• _課題一覧_
1) 原文資料のうち、「図11(a)は、この場合にお」から「における処理を意味している。」に至るまでのすべてを、一字一句変えずに書き写しなさい。
2) 原文資料によると、MVC・エクステンション・デスクリプタはサブストリーム構成に応じてどのループのデスクリプタ部分に挿入されるか。条件ごとに1～3文で説明しなさい。
3) 原文資料に基づいて、次の問いに答えなさい。
(a) 図11(a)の例で存在するベースビデオストリームのストリームタイプは何か。
(b) 実線aは何の処理の流れを示しているか。
(c) 図1に示されているシステムは何と呼ばれているか。

### 原文資料

図11(a)は、この場合における受信機200における処理の流れの一例を概略的に示している。なお、この例は、ストリームタイプ(Stream type)が「0×1B」の2次元(2D)画像データの符号化データを含むベースビデオストリームのみが存在する場合の例である。実線aは2次元画像データの処理の流れを示している。なお、レンダリングは、スケーラや3Dビュー表示処理部219における処理を意味している。
【0132】
以上説明したように、
図1に示す画像送受信システム10においては、サブストリーム構成が単一のビデオストリームを構成する場合、PMTの配下のベースビデオストリームに対応したビデオ・エレメンタリ・ループのデスクリプタ部分に、MVC・エクステンション・デスクリプタが挿入される。また、サブストリーム構成が複数のストリームで構成される場合、PMTの配下の拡張ビデオストリームに対応したビデオ・エレメンタリ・ループのデスクリプタ部分に、MVC・エクステンション・デスクリプタが挿入される。

######
### 提供された記録

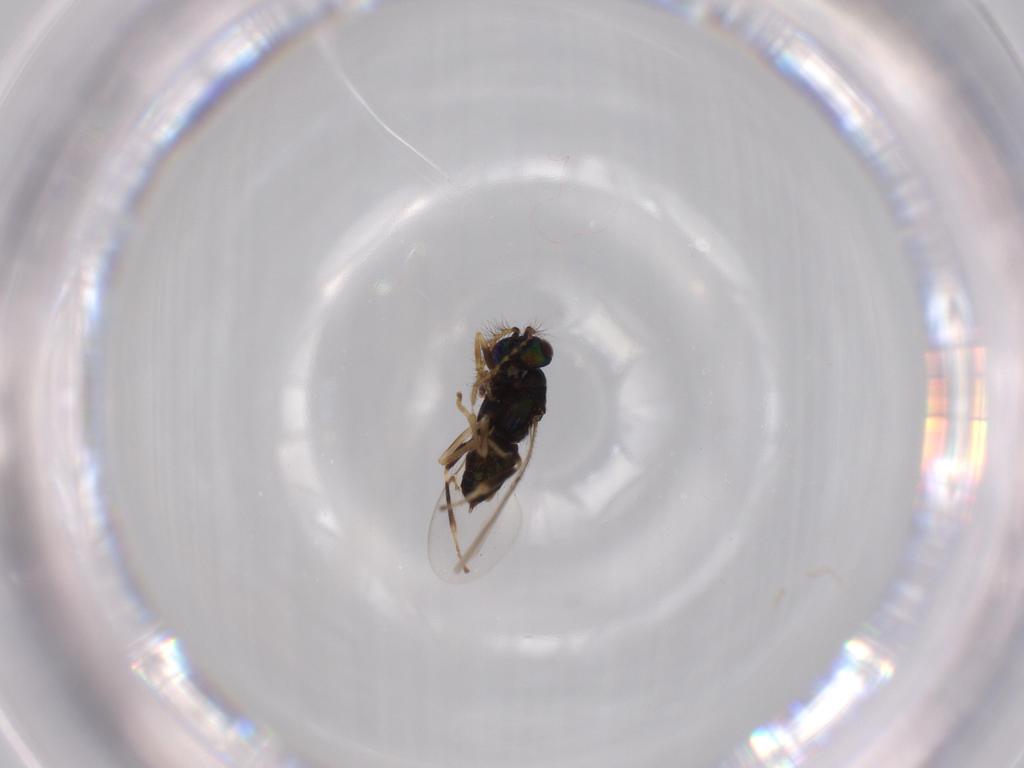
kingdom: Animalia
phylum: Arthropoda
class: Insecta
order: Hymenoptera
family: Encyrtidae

######
### 提供された記録

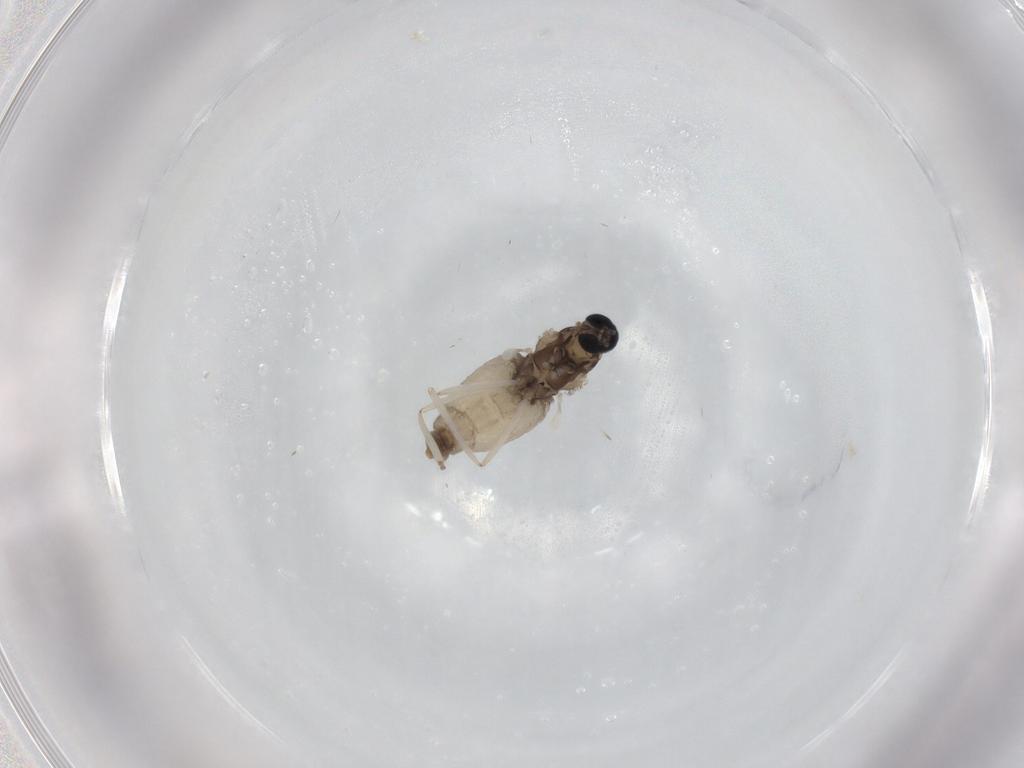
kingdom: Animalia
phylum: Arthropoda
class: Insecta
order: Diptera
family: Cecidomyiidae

######
### 提供された記録

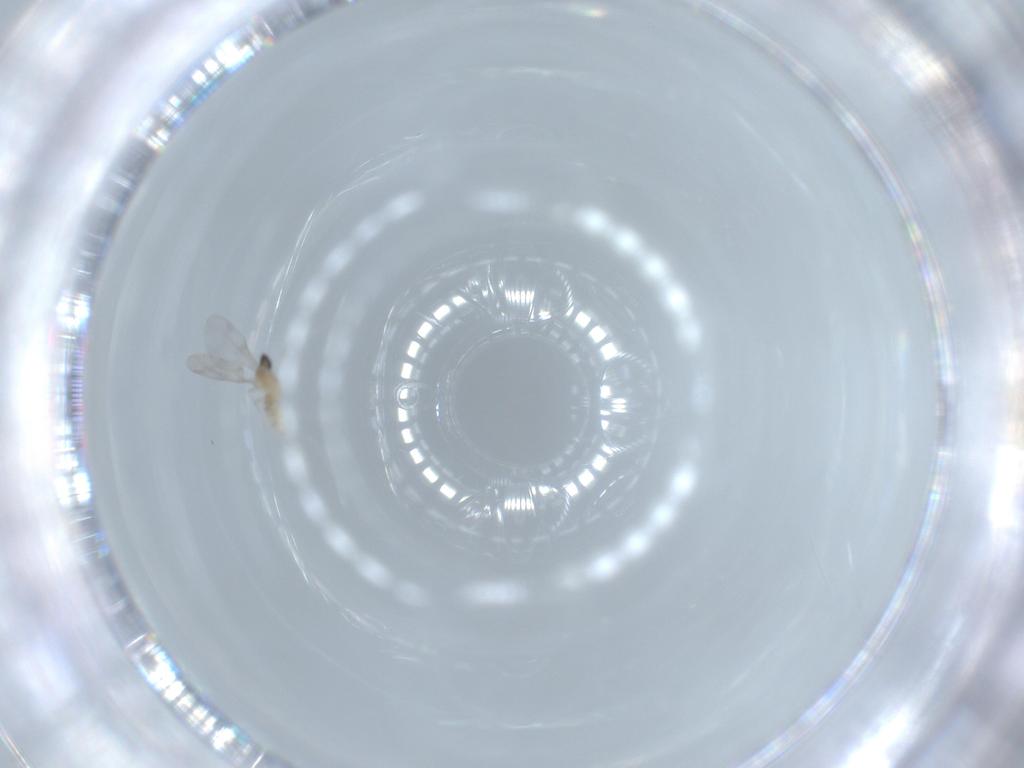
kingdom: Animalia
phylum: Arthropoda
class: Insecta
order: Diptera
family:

######

• _課題別の解答_
1)
図11(a)は、この場合における受信機200における処理の流れの一例を概略的に示している。なお、この例は、ストリームタイプ(Stream type)が「0×1B」の2次元(2D)画像データの符号化データを含むベースビデオストリームのみが存在する場合の例である。実線aは2次元画像データの処理の流れを示している。なお、レンダリングは、スケーラや3Dビュー表示処理部219における処理を意味している。

2) サブストリーム構成が単一のビデオストリームを構成する場合は、PMTの配下のベースビデオストリームに対応したビデオ・エレメンタリ・ループのデスクリプタ部分に挿入される。サブストリーム構成が複数のストリームで構成される場合は、PMTの配下の拡張ビデオストリームに対応したビデオ・エレメンタリ・ループのデスクリプタ部分に挿入される。

3)
(a) 「0×1B」
(b) 2次元画像データの処理の流れ
(c) 画像送受信システム10